-- EXTRACTED DATA --
============
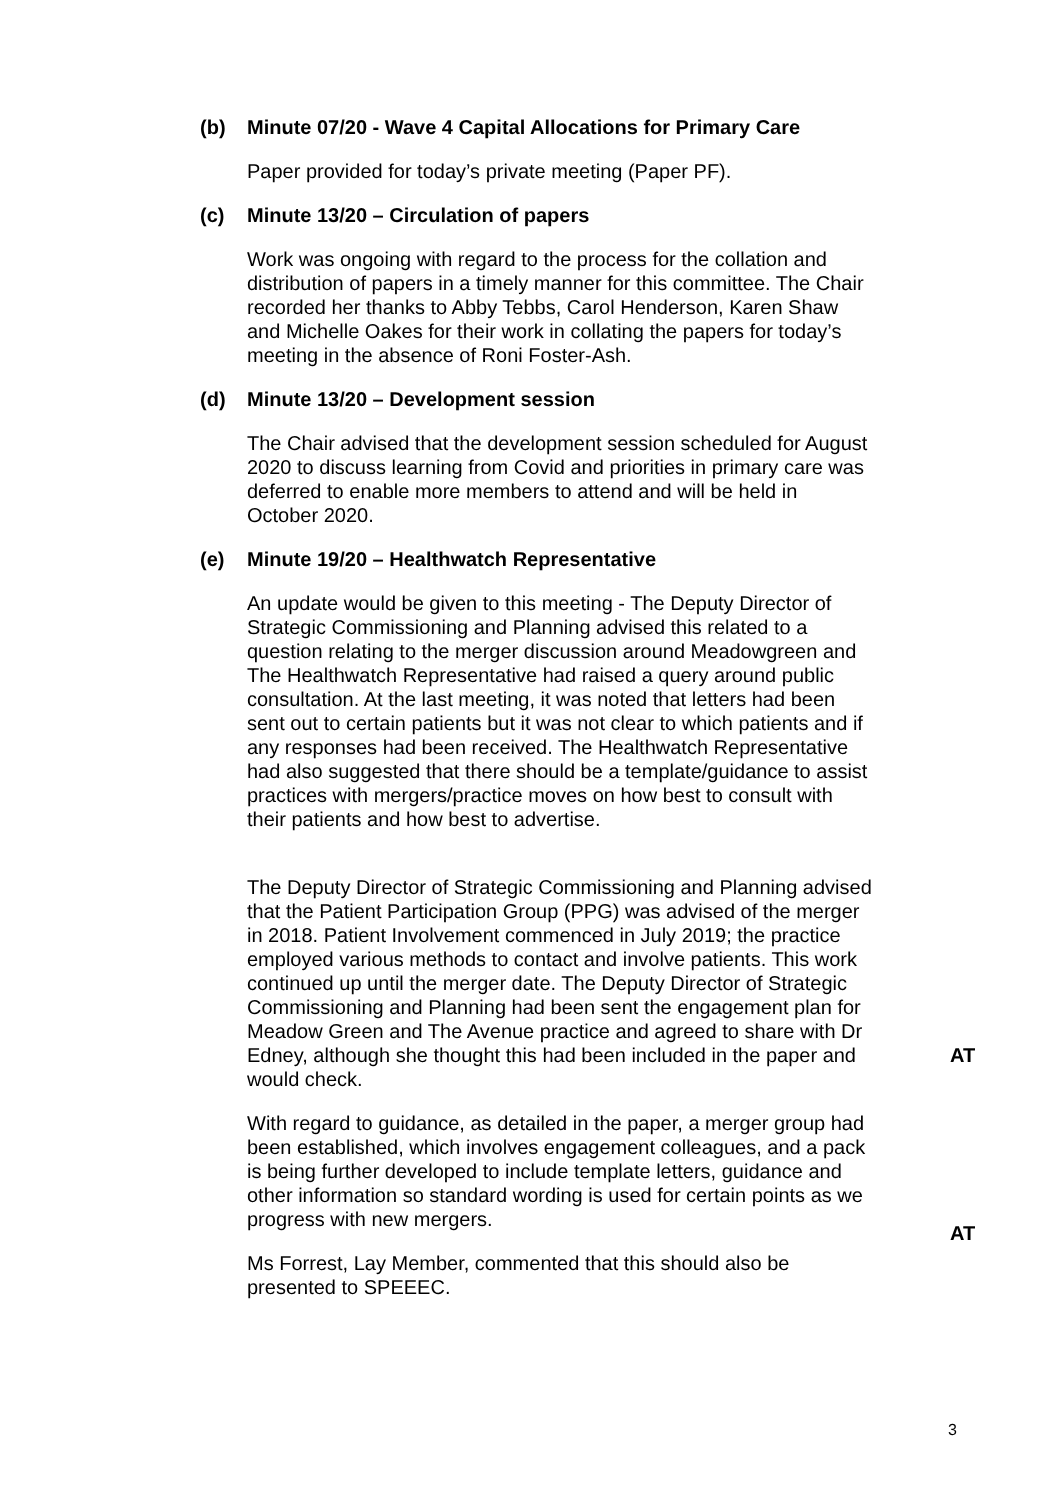(b) Minute 07/20 - Wave 4 Capital Allocations for Primary Care
Paper provided for today’s private meeting (Paper PF).
(c) Minute 13/20 – Circulation of papers
Work was ongoing with regard to the process for the collation and distribution of papers in a timely manner for this committee. The Chair recorded her thanks to Abby Tebbs, Carol Henderson, Karen Shaw and Michelle Oakes for their work in collating the papers for today’s meeting in the absence of Roni Foster-Ash.
(d) Minute 13/20 – Development session
The Chair advised that the development session scheduled for August 2020 to discuss learning from Covid and priorities in primary care was deferred to enable more members to attend and will be held in October 2020.
(e) Minute 19/20 – Healthwatch Representative
An update would be given to this meeting - The Deputy Director of Strategic Commissioning and Planning advised this related to a question relating to the merger discussion around Meadowgreen and The Healthwatch Representative had raised a query around public consultation. At the last meeting, it was noted that letters had been sent out to certain patients but it was not clear to which patients and if any responses had been received. The Healthwatch Representative had also suggested that there should be a template/guidance to assist practices with mergers/practice moves on how best to consult with their patients and how best to advertise.
The Deputy Director of Strategic Commissioning and Planning advised that the Patient Participation Group (PPG) was advised of the merger in 2018. Patient Involvement commenced in July 2019; the practice employed various methods to contact and involve patients. This work continued up until the merger date. The Deputy Director of Strategic Commissioning and Planning had been sent the engagement plan for Meadow Green and The Avenue practice and agreed to share with Dr Edney, although she thought this had been included in the paper and would check.
AT
With regard to guidance, as detailed in the paper, a merger group had been established, which involves engagement colleagues, and a pack is being further developed to include template letters, guidance and other information so standard wording is used for certain points as we progress with new mergers.
AT
Ms Forrest, Lay Member, commented that this should also be presented to SPEEEC.
3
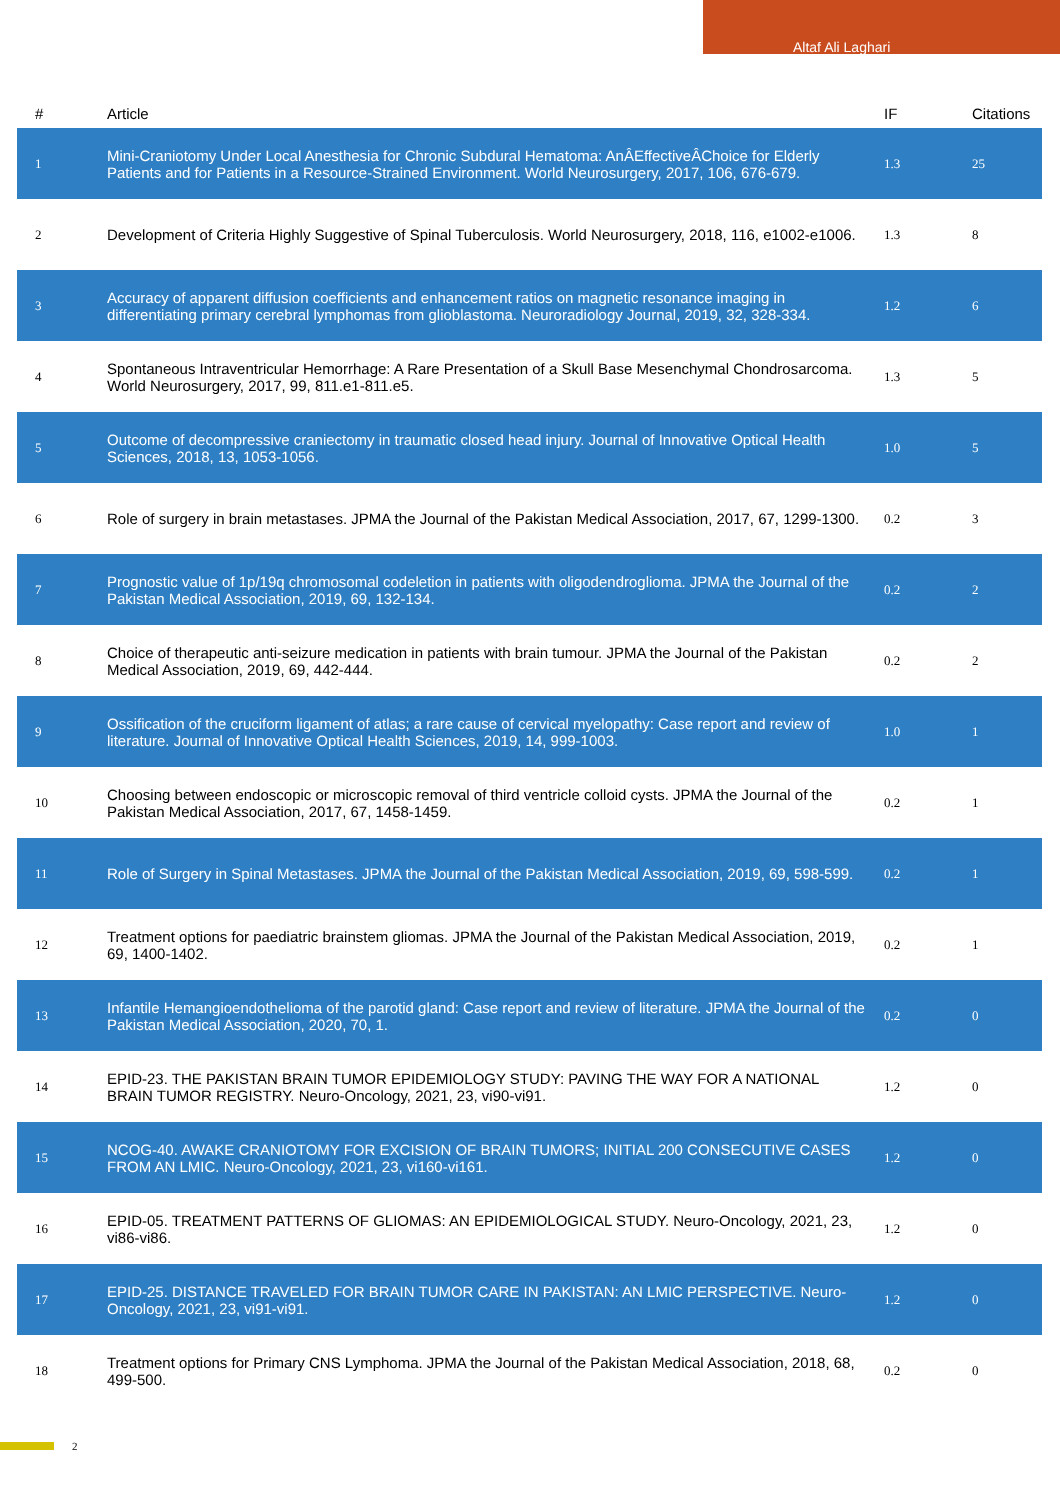Altaf Ali Laghari
| # | Article | IF | Citations |
| --- | --- | --- | --- |
| 1 | Mini-Craniotomy Under Local Anesthesia for Chronic Subdural Hematoma: AnÂEffectiveÂChoice for Elderly Patients and for Patients in a Resource-Strained Environment. World Neurosurgery, 2017, 106, 676-679. | 1.3 | 25 |
| 2 | Development of Criteria Highly Suggestive of Spinal Tuberculosis. World Neurosurgery, 2018, 116, e1002-e1006. | 1.3 | 8 |
| 3 | Accuracy of apparent diffusion coefficients and enhancement ratios on magnetic resonance imaging in differentiating primary cerebral lymphomas from glioblastoma. Neuroradiology Journal, 2019, 32, 328-334. | 1.2 | 6 |
| 4 | Spontaneous Intraventricular Hemorrhage: A Rare Presentation of a Skull Base Mesenchymal Chondrosarcoma. World Neurosurgery, 2017, 99, 811.e1-811.e5. | 1.3 | 5 |
| 5 | Outcome of decompressive craniectomy in traumatic closed head injury. Journal of Innovative Optical Health Sciences, 2018, 13, 1053-1056. | 1.0 | 5 |
| 6 | Role of surgery in brain metastases. JPMA the Journal of the Pakistan Medical Association, 2017, 67, 1299-1300. | 0.2 | 3 |
| 7 | Prognostic value of 1p/19q chromosomal codeletion in patients with oligodendroglioma. JPMA the Journal of the Pakistan Medical Association, 2019, 69, 132-134. | 0.2 | 2 |
| 8 | Choice of therapeutic anti-seizure medication in patients with brain tumour. JPMA the Journal of the Pakistan Medical Association, 2019, 69, 442-444. | 0.2 | 2 |
| 9 | Ossification of the cruciform ligament of atlas; a rare cause of cervical myelopathy: Case report and review of literature. Journal of Innovative Optical Health Sciences, 2019, 14, 999-1003. | 1.0 | 1 |
| 10 | Choosing between endoscopic or microscopic removal of third ventricle colloid cysts. JPMA the Journal of the Pakistan Medical Association, 2017, 67, 1458-1459. | 0.2 | 1 |
| 11 | Role of Surgery in Spinal Metastases. JPMA the Journal of the Pakistan Medical Association, 2019, 69, 598-599. | 0.2 | 1 |
| 12 | Treatment options for paediatric brainstem gliomas. JPMA the Journal of the Pakistan Medical Association, 2019, 69, 1400-1402. | 0.2 | 1 |
| 13 | Infantile Hemangioendothelioma of the parotid gland: Case report and review of literature. JPMA the Journal of the Pakistan Medical Association, 2020, 70, 1. | 0.2 | 0 |
| 14 | EPID-23. THE PAKISTAN BRAIN TUMOR EPIDEMIOLOGY STUDY: PAVING THE WAY FOR A NATIONAL BRAIN TUMOR REGISTRY. Neuro-Oncology, 2021, 23, vi90-vi91. | 1.2 | 0 |
| 15 | NCOG-40. AWAKE CRANIOTOMY FOR EXCISION OF BRAIN TUMORS; INITIAL 200 CONSECUTIVE CASES FROM AN LMIC. Neuro-Oncology, 2021, 23, vi160-vi161. | 1.2 | 0 |
| 16 | EPID-05. TREATMENT PATTERNS OF GLIOMAS: AN EPIDEMIOLOGICAL STUDY. Neuro-Oncology, 2021, 23, vi86-vi86. | 1.2 | 0 |
| 17 | EPID-25. DISTANCE TRAVELED FOR BRAIN TUMOR CARE IN PAKISTAN: AN LMIC PERSPECTIVE. Neuro-Oncology, 2021, 23, vi91-vi91. | 1.2 | 0 |
| 18 | Treatment options for Primary CNS Lymphoma. JPMA the Journal of the Pakistan Medical Association, 2018, 68, 499-500. | 0.2 | 0 |
2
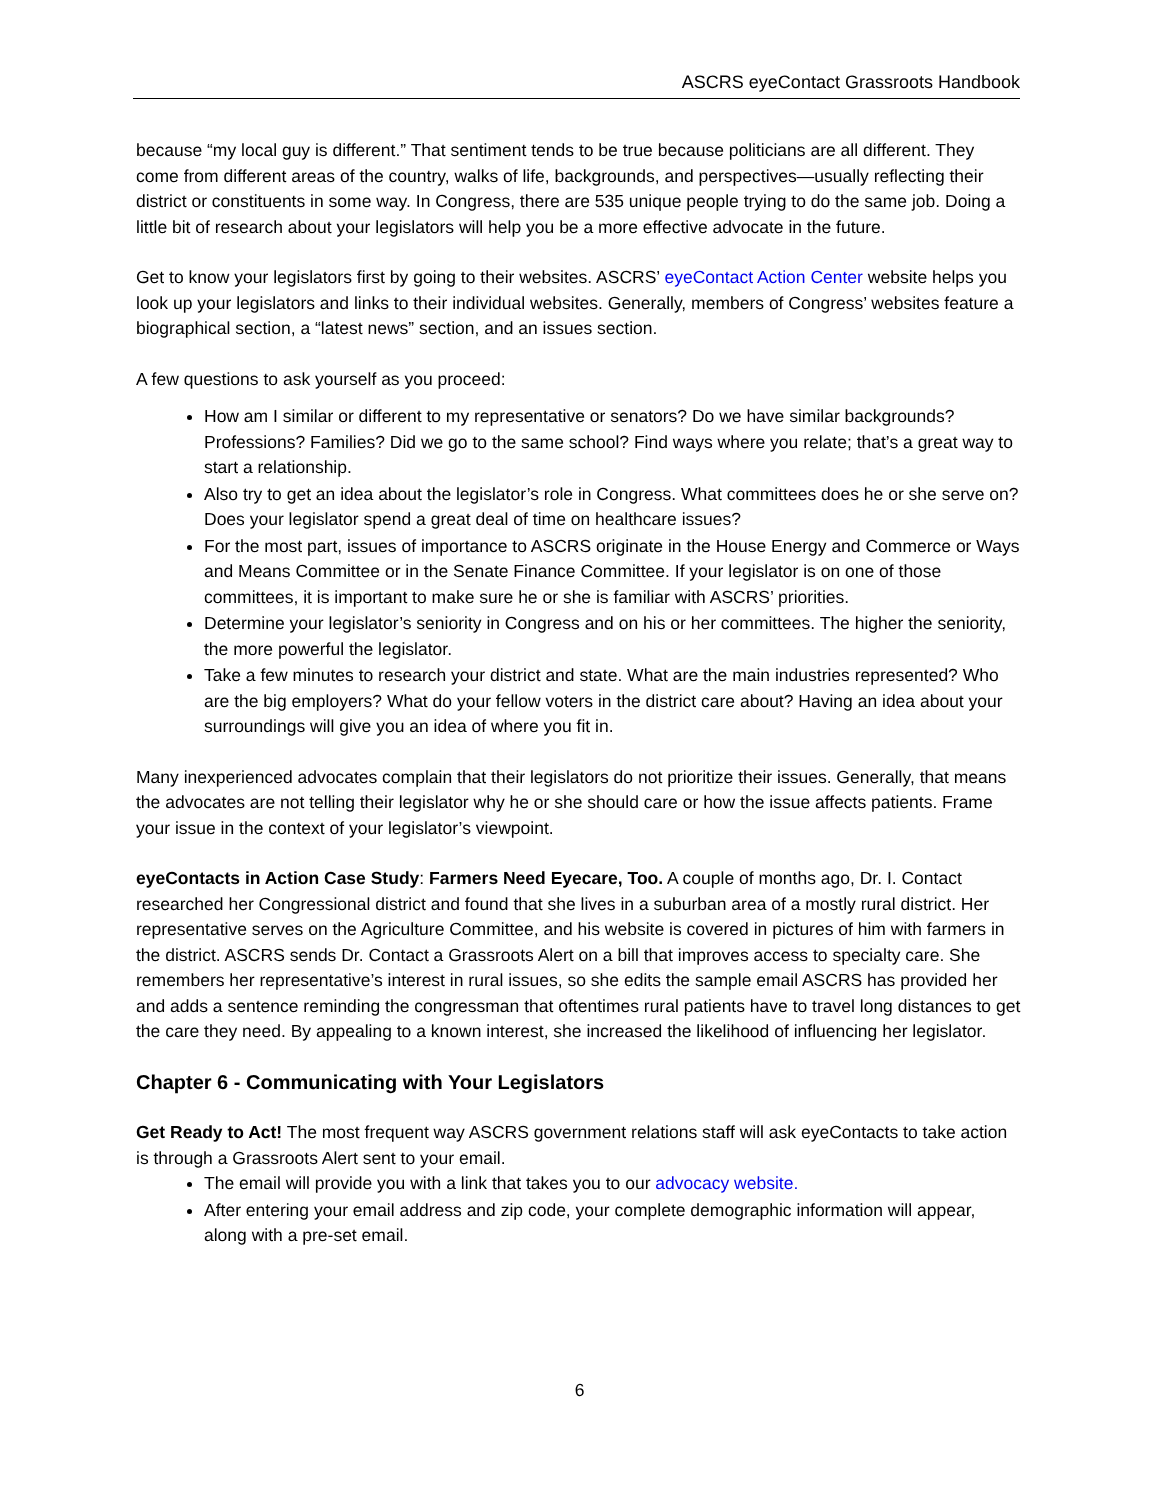ASCRS eyeContact Grassroots Handbook
because “my local guy is different.” That sentiment tends to be true because politicians are all different. They come from different areas of the country, walks of life, backgrounds, and perspectives—usually reflecting their district or constituents in some way. In Congress, there are 535 unique people trying to do the same job. Doing a little bit of research about your legislators will help you be a more effective advocate in the future.
Get to know your legislators first by going to their websites. ASCRS’ eyeContact Action Center website helps you look up your legislators and links to their individual websites. Generally, members of Congress’ websites feature a biographical section, a “latest news” section, and an issues section.
A few questions to ask yourself as you proceed:
How am I similar or different to my representative or senators? Do we have similar backgrounds? Professions? Families? Did we go to the same school? Find ways where you relate; that’s a great way to start a relationship.
Also try to get an idea about the legislator’s role in Congress. What committees does he or she serve on? Does your legislator spend a great deal of time on healthcare issues?
For the most part, issues of importance to ASCRS originate in the House Energy and Commerce or Ways and Means Committee or in the Senate Finance Committee. If your legislator is on one of those committees, it is important to make sure he or she is familiar with ASCRS’ priorities.
Determine your legislator’s seniority in Congress and on his or her committees. The higher the seniority, the more powerful the legislator.
Take a few minutes to research your district and state. What are the main industries represented? Who are the big employers? What do your fellow voters in the district care about? Having an idea about your surroundings will give you an idea of where you fit in.
Many inexperienced advocates complain that their legislators do not prioritize their issues. Generally, that means the advocates are not telling their legislator why he or she should care or how the issue affects patients. Frame your issue in the context of your legislator’s viewpoint.
eyeContacts in Action Case Study: Farmers Need Eyecare, Too. A couple of months ago, Dr. I. Contact researched her Congressional district and found that she lives in a suburban area of a mostly rural district. Her representative serves on the Agriculture Committee, and his website is covered in pictures of him with farmers in the district. ASCRS sends Dr. Contact a Grassroots Alert on a bill that improves access to specialty care. She remembers her representative’s interest in rural issues, so she edits the sample email ASCRS has provided her and adds a sentence reminding the congressman that oftentimes rural patients have to travel long distances to get the care they need. By appealing to a known interest, she increased the likelihood of influencing her legislator.
Chapter 6 - Communicating with Your Legislators
Get Ready to Act! The most frequent way ASCRS government relations staff will ask eyeContacts to take action is through a Grassroots Alert sent to your email.
The email will provide you with a link that takes you to our advocacy website.
After entering your email address and zip code, your complete demographic information will appear, along with a pre-set email.
6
============
-- YOUR OBJECTIVE --
Take the whole listing above and copy it exactly. Pictures do not go into the copy.

-- REPLY TO THE EXERCISE --
(b) Minute 07/20 - Wave 4 Capital Allocations for Primary Care
Paper provided for today’s private meeting (Paper PF).
(c) Minute 13/20 – Circulation of papers
Work was ongoing with regard to the process for the collation and distribution of papers in a timely manner for this committee. The Chair recorded her thanks to Abby Tebbs, Carol Henderson, Karen Shaw and Michelle Oakes for their work in collating the papers for today’s meeting in the absence of Roni Foster-Ash.
(d) Minute 13/20 – Development session
The Chair advised that the development session scheduled for August 2020 to discuss learning from Covid and priorities in primary care was deferred to enable more members to attend and will be held in October 2020.
(e) Minute 19/20 – Healthwatch Representative
An update would be given to this meeting - The Deputy Director of Strategic Commissioning and Planning advised this related to a question relating to the merger discussion around Meadowgreen and The Healthwatch Representative had raised a query around public consultation. At the last meeting, it was noted that letters had been sent out to certain patients but it was not clear to which patients and if any responses had been received. The Healthwatch Representative had also suggested that there should be a template/guidance to assist practices with mergers/practice moves on how best to consult with their patients and how best to advertise.
The Deputy Director of Strategic Commissioning and Planning advised that the Patient Participation Group (PPG) was advised of the merger in 2018. Patient Involvement commenced in July 2019; the practice employed various methods to contact and involve patients. This work continued up until the merger date. The Deputy Director of Strategic Commissioning and Planning had been sent the engagement plan for Meadow Green and The Avenue practice and agreed to share with Dr Edney, although she thought this had been included in the paper and would check.
AT
With regard to guidance, as detailed in the paper, a merger group had been established, which involves engagement colleagues, and a pack is being further developed to include template letters, guidance and other information so standard wording is used for certain points as we progress with new mergers.
AT
Ms Forrest, Lay Member, commented that this should also be presented to SPEEEC.
3
Altaf Ali Laghari
| # | Article | IF | Citations |
| --- | --- | --- | --- |
| 1 | Mini-Craniotomy Under Local Anesthesia for Chronic Subdural Hematoma: AnÂEffectiveÂChoice for Elderly Patients and for Patients in a Resource-Strained Environment. World Neurosurgery, 2017, 106, 676-679. | 1.3 | 25 |
| 2 | Development of Criteria Highly Suggestive of Spinal Tuberculosis. World Neurosurgery, 2018, 116, e1002-e1006. | 1.3 | 8 |
| 3 | Accuracy of apparent diffusion coefficients and enhancement ratios on magnetic resonance imaging in differentiating primary cerebral lymphomas from glioblastoma. Neuroradiology Journal, 2019, 32, 328-334. | 1.2 | 6 |
| 4 | Spontaneous Intraventricular Hemorrhage: A Rare Presentation of a Skull Base Mesenchymal Chondrosarcoma. World Neurosurgery, 2017, 99, 811.e1-811.e5. | 1.3 | 5 |
| 5 | Outcome of decompressive craniectomy in traumatic closed head injury. Journal of Innovative Optical Health Sciences, 2018, 13, 1053-1056. | 1.0 | 5 |
| 6 | Role of surgery in brain metastases. JPMA the Journal of the Pakistan Medical Association, 2017, 67, 1299-1300. | 0.2 | 3 |
| 7 | Prognostic value of 1p/19q chromosomal codeletion in patients with oligodendroglioma. JPMA the Journal of the Pakistan Medical Association, 2019, 69, 132-134. | 0.2 | 2 |
| 8 | Choice of therapeutic anti-seizure medication in patients with brain tumour. JPMA the Journal of the Pakistan Medical Association, 2019, 69, 442-444. | 0.2 | 2 |
| 9 | Ossification of the cruciform ligament of atlas; a rare cause of cervical myelopathy: Case report and review of literature. Journal of Innovative Optical Health Sciences, 2019, 14, 999-1003. | 1.0 | 1 |
| 10 | Choosing between endoscopic or microscopic removal of third ventricle colloid cysts. JPMA the Journal of the Pakistan Medical Association, 2017, 67, 1458-1459. | 0.2 | 1 |
| 11 | Role of Surgery in Spinal Metastases. JPMA the Journal of the Pakistan Medical Association, 2019, 69, 598-599. | 0.2 | 1 |
| 12 | Treatment options for paediatric brainstem gliomas. JPMA the Journal of the Pakistan Medical Association, 2019, 69, 1400-1402. | 0.2 | 1 |
| 13 | Infantile Hemangioendothelioma of the parotid gland: Case report and review of literature. JPMA the Journal of the Pakistan Medical Association, 2020, 70, 1. | 0.2 | 0 |
| 14 | EPID-23. THE PAKISTAN BRAIN TUMOR EPIDEMIOLOGY STUDY: PAVING THE WAY FOR A NATIONAL BRAIN TUMOR REGISTRY. Neuro-Oncology, 2021, 23, vi90-vi91. | 1.2 | 0 |
| 15 | NCOG-40. AWAKE CRANIOTOMY FOR EXCISION OF BRAIN TUMORS; INITIAL 200 CONSECUTIVE CASES FROM AN LMIC. Neuro-Oncology, 2021, 23, vi160-vi161. | 1.2 | 0 |
| 16 | EPID-05. TREATMENT PATTERNS OF GLIOMAS: AN EPIDEMIOLOGICAL STUDY. Neuro-Oncology, 2021, 23, vi86-vi86. | 1.2 | 0 |
| 17 | EPID-25. DISTANCE TRAVELED FOR BRAIN TUMOR CARE IN PAKISTAN: AN LMIC PERSPECTIVE. Neuro-Oncology, 2021, 23, vi91-vi91. | 1.2 | 0 |
| 18 | Treatment options for Primary CNS Lymphoma. JPMA the Journal of the Pakistan Medical Association, 2018, 68, 499-500. | 0.2 | 0 |
2
ASCRS eyeContact Grassroots Handbook
because “my local guy is different.” That sentiment tends to be true because politicians are all different. They come from different areas of the country, walks of life, backgrounds, and perspectives—usually reflecting their district or constituents in some way. In Congress, there are 535 unique people trying to do the same job. Doing a little bit of research about your legislators will help you be a more effective advocate in the future.
Get to know your legislators first by going to their websites. ASCRS’ eyeContact Action Center website helps you look up your legislators and links to their individual websites. Generally, members of Congress’ websites feature a biographical section, a “latest news” section, and an issues section.
A few questions to ask yourself as you proceed:
How am I similar or different to my representative or senators? Do we have similar backgrounds? Professions? Families? Did we go to the same school? Find ways where you relate; that’s a great way to start a relationship.
Also try to get an idea about the legislator’s role in Congress. What committees does he or she serve on? Does your legislator spend a great deal of time on healthcare issues?
For the most part, issues of importance to ASCRS originate in the House Energy and Commerce or Ways and Means Committee or in the Senate Finance Committee. If your legislator is on one of those committees, it is important to make sure he or she is familiar with ASCRS’ priorities.
Determine your legislator’s seniority in Congress and on his or her committees. The higher the seniority, the more powerful the legislator.
Take a few minutes to research your district and state. What are the main industries represented? Who are the big employers? What do your fellow voters in the district care about? Having an idea about your surroundings will give you an idea of where you fit in.
Many inexperienced advocates complain that their legislators do not prioritize their issues. Generally, that means the advocates are not telling their legislator why he or she should care or how the issue affects patients. Frame your issue in the context of your legislator’s viewpoint.
eyeContacts in Action Case Study: Farmers Need Eyecare, Too. A couple of months ago, Dr. I. Contact researched her Congressional district and found that she lives in a suburban area of a mostly rural district. Her representative serves on the Agriculture Committee, and his website is covered in pictures of him with farmers in the district. ASCRS sends Dr. Contact a Grassroots Alert on a bill that improves access to specialty care. She remembers her representative’s interest in rural issues, so she edits the sample email ASCRS has provided her and adds a sentence reminding the congressman that oftentimes rural patients have to travel long distances to get the care they need. By appealing to a known interest, she increased the likelihood of influencing her legislator.
Chapter 6 - Communicating with Your Legislators
Get Ready to Act! The most frequent way ASCRS government relations staff will ask eyeContacts to take action is through a Grassroots Alert sent to your email.
The email will provide you with a link that takes you to our advocacy website.
After entering your email address and zip code, your complete demographic information will appear, along with a pre-set email.
6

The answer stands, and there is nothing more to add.